What the exercise asks | Copy exactly the lines of the records below, and only those lines, beginning with the line that contains "Document page, 1500x844 pixels." and ending with the line that contains "Document page, 1667x938 pixels.".

Page segmentation data |
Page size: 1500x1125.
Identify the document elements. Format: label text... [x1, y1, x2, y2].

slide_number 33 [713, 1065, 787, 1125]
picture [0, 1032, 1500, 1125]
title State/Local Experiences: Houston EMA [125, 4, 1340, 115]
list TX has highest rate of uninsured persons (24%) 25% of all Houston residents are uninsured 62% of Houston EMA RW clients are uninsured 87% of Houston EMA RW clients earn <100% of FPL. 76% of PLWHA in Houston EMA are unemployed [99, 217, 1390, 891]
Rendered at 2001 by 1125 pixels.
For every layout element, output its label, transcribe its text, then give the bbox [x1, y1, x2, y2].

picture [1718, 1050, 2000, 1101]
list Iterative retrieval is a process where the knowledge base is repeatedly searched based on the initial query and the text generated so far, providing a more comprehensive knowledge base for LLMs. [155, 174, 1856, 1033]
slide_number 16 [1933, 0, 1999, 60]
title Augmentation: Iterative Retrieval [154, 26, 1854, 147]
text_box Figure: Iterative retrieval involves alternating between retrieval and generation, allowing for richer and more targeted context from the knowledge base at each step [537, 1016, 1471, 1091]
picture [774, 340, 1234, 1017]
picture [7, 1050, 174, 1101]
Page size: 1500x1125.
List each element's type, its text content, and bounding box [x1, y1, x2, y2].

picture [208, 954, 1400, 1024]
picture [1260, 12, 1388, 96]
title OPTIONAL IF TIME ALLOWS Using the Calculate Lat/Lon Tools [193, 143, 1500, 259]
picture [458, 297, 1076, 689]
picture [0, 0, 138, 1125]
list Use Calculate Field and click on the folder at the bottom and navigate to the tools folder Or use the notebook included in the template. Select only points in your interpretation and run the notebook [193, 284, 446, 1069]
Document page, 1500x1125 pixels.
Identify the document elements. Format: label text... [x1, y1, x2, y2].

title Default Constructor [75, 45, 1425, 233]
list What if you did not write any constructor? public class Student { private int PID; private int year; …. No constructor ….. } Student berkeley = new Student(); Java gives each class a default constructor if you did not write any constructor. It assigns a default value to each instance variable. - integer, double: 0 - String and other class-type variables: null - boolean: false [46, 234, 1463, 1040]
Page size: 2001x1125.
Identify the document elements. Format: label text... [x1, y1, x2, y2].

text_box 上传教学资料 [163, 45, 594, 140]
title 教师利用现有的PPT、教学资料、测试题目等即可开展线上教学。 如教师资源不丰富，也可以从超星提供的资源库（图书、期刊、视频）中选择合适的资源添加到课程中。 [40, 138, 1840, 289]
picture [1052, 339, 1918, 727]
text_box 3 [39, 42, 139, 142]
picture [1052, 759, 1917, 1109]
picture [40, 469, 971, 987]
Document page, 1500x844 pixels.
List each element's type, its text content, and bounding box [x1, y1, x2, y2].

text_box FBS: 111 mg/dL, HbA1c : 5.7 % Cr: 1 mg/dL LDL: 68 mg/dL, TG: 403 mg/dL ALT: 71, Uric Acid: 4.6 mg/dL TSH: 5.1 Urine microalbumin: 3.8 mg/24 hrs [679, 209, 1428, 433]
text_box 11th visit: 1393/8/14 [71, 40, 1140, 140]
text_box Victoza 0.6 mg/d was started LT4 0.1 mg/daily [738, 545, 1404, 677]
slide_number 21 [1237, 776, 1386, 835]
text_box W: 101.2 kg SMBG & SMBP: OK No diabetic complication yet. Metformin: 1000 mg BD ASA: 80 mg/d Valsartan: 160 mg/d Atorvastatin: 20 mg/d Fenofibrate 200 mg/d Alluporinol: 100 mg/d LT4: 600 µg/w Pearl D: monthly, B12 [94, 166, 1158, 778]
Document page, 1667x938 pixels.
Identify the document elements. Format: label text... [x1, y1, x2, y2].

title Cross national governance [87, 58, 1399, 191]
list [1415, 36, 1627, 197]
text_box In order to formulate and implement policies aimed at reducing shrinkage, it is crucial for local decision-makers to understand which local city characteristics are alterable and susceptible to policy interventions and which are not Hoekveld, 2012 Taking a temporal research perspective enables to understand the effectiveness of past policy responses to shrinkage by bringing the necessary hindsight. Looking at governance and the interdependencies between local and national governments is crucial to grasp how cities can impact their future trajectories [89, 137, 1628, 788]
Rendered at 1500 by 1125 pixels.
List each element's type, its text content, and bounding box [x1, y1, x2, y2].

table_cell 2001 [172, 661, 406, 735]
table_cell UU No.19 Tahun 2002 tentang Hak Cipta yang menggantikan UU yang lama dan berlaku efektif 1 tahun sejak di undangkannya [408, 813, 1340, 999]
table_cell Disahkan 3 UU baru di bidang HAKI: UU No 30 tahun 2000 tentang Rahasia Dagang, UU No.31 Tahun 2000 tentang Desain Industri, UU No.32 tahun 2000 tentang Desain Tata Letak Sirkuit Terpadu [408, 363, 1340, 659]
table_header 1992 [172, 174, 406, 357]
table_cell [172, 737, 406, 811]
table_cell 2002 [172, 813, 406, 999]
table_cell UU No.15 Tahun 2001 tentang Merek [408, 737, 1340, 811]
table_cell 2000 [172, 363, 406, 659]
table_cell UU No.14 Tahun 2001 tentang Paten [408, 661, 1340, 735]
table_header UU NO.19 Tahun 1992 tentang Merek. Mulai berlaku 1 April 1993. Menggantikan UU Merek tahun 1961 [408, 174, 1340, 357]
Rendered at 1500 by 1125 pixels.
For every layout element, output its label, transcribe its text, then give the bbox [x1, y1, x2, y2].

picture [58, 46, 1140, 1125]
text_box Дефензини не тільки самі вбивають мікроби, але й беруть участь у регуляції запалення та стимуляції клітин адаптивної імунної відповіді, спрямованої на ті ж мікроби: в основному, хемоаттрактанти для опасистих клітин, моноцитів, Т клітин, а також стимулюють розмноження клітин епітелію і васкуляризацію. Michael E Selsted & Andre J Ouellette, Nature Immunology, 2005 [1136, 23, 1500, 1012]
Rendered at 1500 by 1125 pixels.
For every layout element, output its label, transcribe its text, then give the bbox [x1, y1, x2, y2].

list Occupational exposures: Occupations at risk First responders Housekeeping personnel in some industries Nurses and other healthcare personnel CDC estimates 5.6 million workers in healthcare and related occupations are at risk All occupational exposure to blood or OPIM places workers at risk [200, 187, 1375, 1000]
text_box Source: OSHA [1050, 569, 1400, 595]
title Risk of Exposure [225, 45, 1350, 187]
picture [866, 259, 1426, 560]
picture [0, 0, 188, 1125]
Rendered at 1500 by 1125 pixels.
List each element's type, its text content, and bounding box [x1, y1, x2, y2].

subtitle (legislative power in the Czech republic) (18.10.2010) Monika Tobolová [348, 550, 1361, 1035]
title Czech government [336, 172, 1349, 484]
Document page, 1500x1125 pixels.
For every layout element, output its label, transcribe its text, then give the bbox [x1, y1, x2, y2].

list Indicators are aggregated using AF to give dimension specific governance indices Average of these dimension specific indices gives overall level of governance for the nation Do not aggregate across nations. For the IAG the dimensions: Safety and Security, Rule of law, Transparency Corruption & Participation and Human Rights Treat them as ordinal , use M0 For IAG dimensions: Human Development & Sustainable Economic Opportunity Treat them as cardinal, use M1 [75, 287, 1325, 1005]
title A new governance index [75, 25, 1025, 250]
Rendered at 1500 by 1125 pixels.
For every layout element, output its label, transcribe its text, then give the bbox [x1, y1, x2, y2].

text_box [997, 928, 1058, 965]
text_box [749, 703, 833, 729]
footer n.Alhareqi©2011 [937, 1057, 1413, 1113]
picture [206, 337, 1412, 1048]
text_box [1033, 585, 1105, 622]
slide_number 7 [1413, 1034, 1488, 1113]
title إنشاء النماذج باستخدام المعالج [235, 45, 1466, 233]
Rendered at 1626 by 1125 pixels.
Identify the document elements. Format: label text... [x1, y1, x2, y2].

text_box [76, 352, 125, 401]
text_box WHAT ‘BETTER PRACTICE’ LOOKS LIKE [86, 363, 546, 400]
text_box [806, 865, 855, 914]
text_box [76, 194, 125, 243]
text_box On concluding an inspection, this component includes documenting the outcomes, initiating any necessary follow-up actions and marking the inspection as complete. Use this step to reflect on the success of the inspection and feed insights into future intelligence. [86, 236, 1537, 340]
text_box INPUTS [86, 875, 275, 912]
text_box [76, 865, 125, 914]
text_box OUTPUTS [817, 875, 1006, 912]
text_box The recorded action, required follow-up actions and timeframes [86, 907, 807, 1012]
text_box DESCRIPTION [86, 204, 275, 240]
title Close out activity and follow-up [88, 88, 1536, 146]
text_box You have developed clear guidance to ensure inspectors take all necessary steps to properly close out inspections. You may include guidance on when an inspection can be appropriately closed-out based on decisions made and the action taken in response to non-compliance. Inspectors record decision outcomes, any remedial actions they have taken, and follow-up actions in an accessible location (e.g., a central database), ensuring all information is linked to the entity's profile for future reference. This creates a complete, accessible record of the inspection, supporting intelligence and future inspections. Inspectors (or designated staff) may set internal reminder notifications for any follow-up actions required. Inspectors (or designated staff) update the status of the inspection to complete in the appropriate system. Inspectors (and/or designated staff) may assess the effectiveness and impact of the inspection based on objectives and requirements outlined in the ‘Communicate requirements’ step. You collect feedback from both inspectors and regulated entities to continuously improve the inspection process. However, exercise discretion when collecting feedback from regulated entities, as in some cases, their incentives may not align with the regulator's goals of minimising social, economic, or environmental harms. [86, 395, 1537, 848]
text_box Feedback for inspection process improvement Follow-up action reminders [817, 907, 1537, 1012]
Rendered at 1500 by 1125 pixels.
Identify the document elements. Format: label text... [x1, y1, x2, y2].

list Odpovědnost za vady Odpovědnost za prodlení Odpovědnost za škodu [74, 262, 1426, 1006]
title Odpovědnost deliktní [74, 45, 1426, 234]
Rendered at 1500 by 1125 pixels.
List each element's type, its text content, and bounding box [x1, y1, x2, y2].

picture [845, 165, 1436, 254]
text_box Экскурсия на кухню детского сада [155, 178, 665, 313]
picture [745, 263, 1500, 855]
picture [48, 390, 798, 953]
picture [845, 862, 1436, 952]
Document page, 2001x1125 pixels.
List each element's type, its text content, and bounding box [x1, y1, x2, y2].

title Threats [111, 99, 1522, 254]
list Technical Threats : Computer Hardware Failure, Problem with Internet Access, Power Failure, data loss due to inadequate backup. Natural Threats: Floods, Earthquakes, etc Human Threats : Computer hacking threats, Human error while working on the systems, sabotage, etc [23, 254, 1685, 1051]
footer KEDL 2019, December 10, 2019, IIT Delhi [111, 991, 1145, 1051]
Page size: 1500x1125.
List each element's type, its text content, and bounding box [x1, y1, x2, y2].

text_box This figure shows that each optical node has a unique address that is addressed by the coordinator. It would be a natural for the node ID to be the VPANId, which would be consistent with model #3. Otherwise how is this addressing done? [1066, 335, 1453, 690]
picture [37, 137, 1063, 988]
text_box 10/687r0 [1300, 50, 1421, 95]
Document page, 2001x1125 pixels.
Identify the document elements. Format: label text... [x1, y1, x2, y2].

Solved exercise |
Document page, 1500x844 pixels.
List each element's type, its text content, and bounding box [x1, y1, x2, y2].

text_box FBS: 111 mg/dL, HbA1c : 5.7 % Cr: 1 mg/dL LDL: 68 mg/dL, TG: 403 mg/dL ALT: 71, Uric Acid: 4.6 mg/dL TSH: 5.1 Urine microalbumin: 3.8 mg/24 hrs [679, 209, 1428, 433]
text_box 11th visit: 1393/8/14 [71, 40, 1140, 140]
text_box Victoza 0.6 mg/d was started LT4 0.1 mg/daily [738, 545, 1404, 677]
slide_number 21 [1237, 776, 1386, 835]
text_box W: 101.2 kg SMBG & SMBP: OK No diabetic complication yet. Metformin: 1000 mg BD ASA: 80 mg/d Valsartan: 160 mg/d Atorvastatin: 20 mg/d Fenofibrate 200 mg/d Alluporinol: 100 mg/d LT4: 600 µg/w Pearl D: monthly, B12 [94, 166, 1158, 778]
Document page, 1667x938 pixels.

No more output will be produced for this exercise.